■ **Your assignment**:
Look below. Copy each line that has "grade" in it.

■ **The data**:
◆ ◆ ◆ ◆ ◆

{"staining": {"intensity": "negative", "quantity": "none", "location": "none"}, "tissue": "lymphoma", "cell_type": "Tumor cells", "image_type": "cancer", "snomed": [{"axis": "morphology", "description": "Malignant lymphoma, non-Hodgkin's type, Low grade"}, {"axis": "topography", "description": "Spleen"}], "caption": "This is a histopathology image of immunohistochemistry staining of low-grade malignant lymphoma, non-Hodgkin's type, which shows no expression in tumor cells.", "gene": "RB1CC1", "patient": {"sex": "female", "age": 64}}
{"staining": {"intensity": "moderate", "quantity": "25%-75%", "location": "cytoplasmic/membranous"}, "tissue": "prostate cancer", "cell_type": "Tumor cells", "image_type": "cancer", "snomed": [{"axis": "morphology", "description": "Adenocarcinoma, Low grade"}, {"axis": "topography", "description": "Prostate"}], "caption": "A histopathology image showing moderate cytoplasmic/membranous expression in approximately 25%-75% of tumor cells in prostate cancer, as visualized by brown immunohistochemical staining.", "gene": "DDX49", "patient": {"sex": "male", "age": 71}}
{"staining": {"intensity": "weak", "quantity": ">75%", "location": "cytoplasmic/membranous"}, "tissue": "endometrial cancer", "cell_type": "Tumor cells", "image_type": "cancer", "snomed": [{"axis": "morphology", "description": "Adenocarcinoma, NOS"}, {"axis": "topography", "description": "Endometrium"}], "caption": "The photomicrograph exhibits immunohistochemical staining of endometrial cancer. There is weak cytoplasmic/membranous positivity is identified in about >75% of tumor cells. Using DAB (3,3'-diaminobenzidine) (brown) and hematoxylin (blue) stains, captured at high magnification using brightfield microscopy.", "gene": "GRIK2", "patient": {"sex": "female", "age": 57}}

◆ ◆ ◆ ◆ ◆

■ **Problem solution**:
{"staining": {"intensity": "negative", "quantity": "none", "location": "none"}, "tissue": "lymphoma", "cell_type": "Tumor cells", "image_type": "cancer", "snomed": [{"axis": "morphology", "description": "Malignant lymphoma, non-Hodgkin's type, Low grade"}, {"axis": "topography", "description": "Spleen"}], "caption": "This is a histopathology image of immunohistochemistry staining of low-grade malignant lymphoma, non-Hodgkin's type, which shows no expression in tumor cells.", "gene": "RB1CC1", "patient": {"sex": "female", "age": 64}}
{"staining": {"intensity": "moderate", "quantity": "25%-75%", "location": "cytoplasmic/membranous"}, "tissue": "prostate cancer", "cell_type": "Tumor cells", "image_type": "cancer", "snomed": [{"axis": "morphology", "description": "Adenocarcinoma, Low grade"}, {"axis": "topography", "description": "Prostate"}], "caption": "A histopathology image showing moderate cytoplasmic/membranous expression in approximately 25%-75% of tumor cells in prostate cancer, as visualized by brown immunohistochemical staining.", "gene": "DDX49", "patient": {"sex": "male", "age": 71}}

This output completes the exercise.